"Awesome!" A Blog.

Tuesday, April 18, 2006

Into the Memory Box

In celebration of the centennial of the San Francisco earthquake, my mom apparently spent the day clearing their garage of flammable materials. Chief among them were, of course, my old grade-school papers and "1982-83 2nd Grade Spelling Bee" trophy. I won't show you the trophy, because it is small and depressing, but here are a few choice samples from my early career in academic publishing, which are now in my garage.

Computer Programming in BASIC

Need help programming that computer to create a mad-lib? Then just consult my manual, which was largely written by looking at the manual that came with our Apple //c. I think this dates to 1986, and the motivation to publish it was that I had a shiny sticker I could put on the cover.

Thomas Alva Edison

"Thomas Alva Edison," my senior honors thesis at Stanford, was widely reviled by the department for my argument that most, if not all, of Edison's inventions had been copies of inventions by Francis Bacon.

Actually, I think I wrote this in the fourth grade. There's a juicy bit of reasoning in the detail below the cover:

I suppose one could argue that dependence on massive power grids that draw heavily on nonrenewable natural resources for their energy isn't technically "practical," but then one wouldn't be in the fourth grade, would one? Nope, it's "go with the flow" for this kid. I've got light bulbs, I've heard that candles cause fires, and oil lamps look pretty corny. Light bulbs for me, ten times out of ten, please.

I've got stacks of these things, including a series of illustrated, informational books about Alaska, Colorado, Norway, and the Early Explorers of California. In one, a teacher chides me for hyphenating a one-syllable word in order to make it wrap. If you're lucky, I'll have the patience to scan them before I think better of using my time this way.

Saturday, April 08, 2006

I learned how to play the Lottery.

So, like I said, I'm about thirty and up until last week I didn't know how to play the Lottery. I assumed it was easy, but there are about seven options when you go in to buy a ticket, and I didn't want to look like a rube. How is the novice gambler expected to choose between:

1) Scratchers
2) Super-Lotto
3) Mega Millions
4) Fantasy 5
5) Daily Derby (twice daily)
6) Mega Scratchers
7) Paul DeLillio's Fantasy Scratchers

What finally got me over the hump and into the liquor store? We were out on our morning walk, and I saw a Lotto sign in the window that said something like, "$43 million!" I thought, "that'd put a dent in the car payment. Let's give it a whirl." Mind made up, I bravely asked my wife how to play the Lottery. She gave me that one-eye-squint look she gives to me when I ask how to do basic life functions, and then said to give the man at the liquor store five dollars and ask for five Quick Picks (these are Super Lotto terms, I discovered).
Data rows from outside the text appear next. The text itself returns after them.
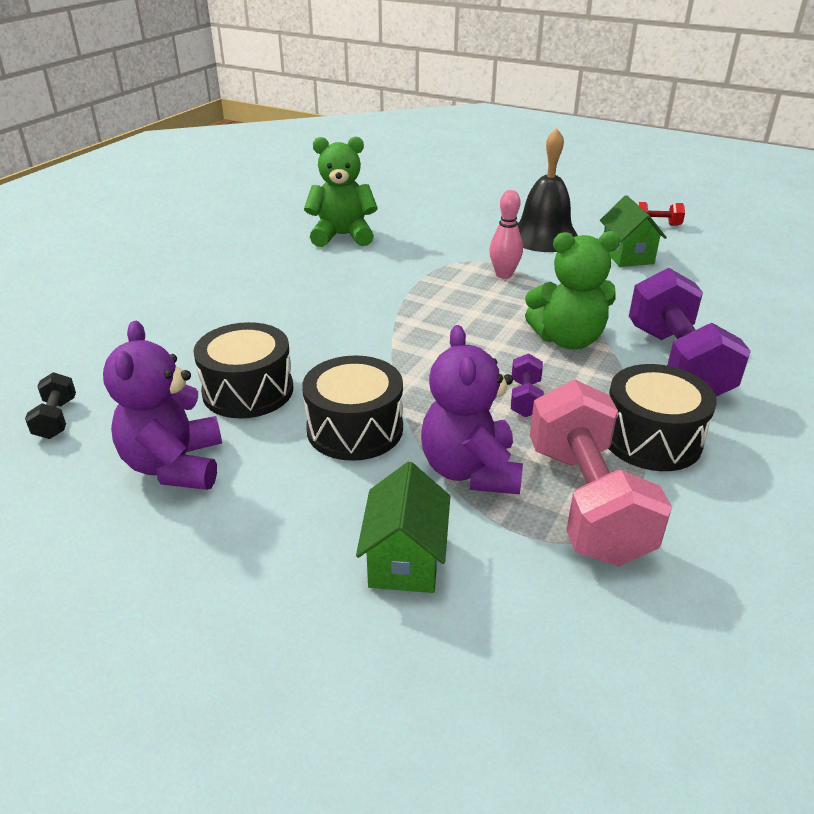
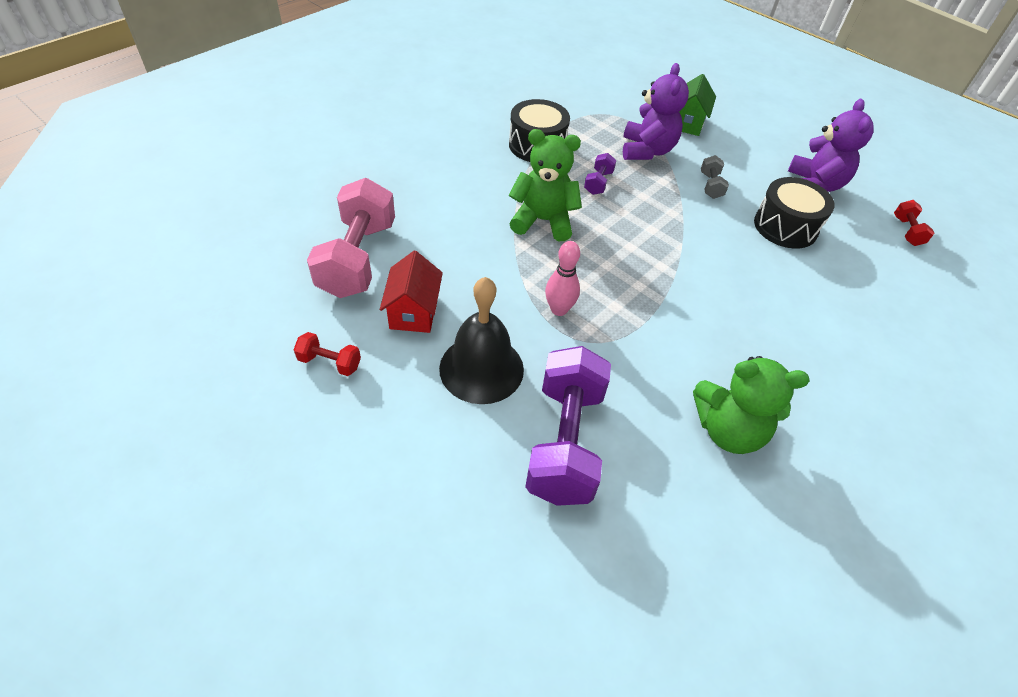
camera: 170 degrees left, 15 degrees up
(56, 419) = (907, 231): black dumbbell -> red dumbbell
(355, 429) = (710, 186): black drum -> grey dumbbell
(586, 502) = (593, 126): pink dumbbell -> pink dumbbell (358, 259)
(627, 255) = (413, 312): green house -> red house
(676, 363) = (479, 186): purple dumbbell -> purple dumbbell (565, 442)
Armed with this Lottery terminology, I walked into the liquor store. It was sort of dry-feeling, and smelled dusty, though there was no visible dust. Interesting place. I handed the five-dollar bill to the man behind the counter, and before I could speak he pressed a button on a proprietary-looking green machine and handed me a small orange "Super Lotto" sheet with a matrix of numbers on it, five rows tall. How did he know I wasn't there to buy $5 worth of Mega Scratchers? Or $5 worth of "Leg Show," for that matter? Do liquor stores still sell remaindered copies of Leg Show by the pound? I'm proud to say I no longer know.

That done, I held the winning ticket (what I called it, at the time) all the way home in my hand. "How easy it is to win the Lottery!" I mused.

Later that evening I checked the Lottery website and I had gotten none of the numbers. The winning set was something like 1, 2, 3, 4, 46. Ridiculous! Not even a machine would pick that kind of spread. Oh well, at least California public schools had gotten 36% of my investment (about 54% went to Abe Padrascus of Tarzana, CA, who said he planned on using my portion of the pool, as well as the rest of his $43 million, to "not get a Rolls Royce but maybe just a Lexus, that's good enough for [him]". What the hell does Abe Padrascus know about cars? Is he worried that the Rolls won't have a trailer hitch for his Ski-Doo? Jesus. Talk about a guy who pulls his testicles away from his body with both hands.)

That soured me pretty well on the whole Lottery experience. From now on, when I go into the liquor store, I'm going to try to find something else to spend my $5 on. Maybe they'll have a fancy ziggurat-shaped bottle of something called UNFAIR MESOPOTAMIAN GOD.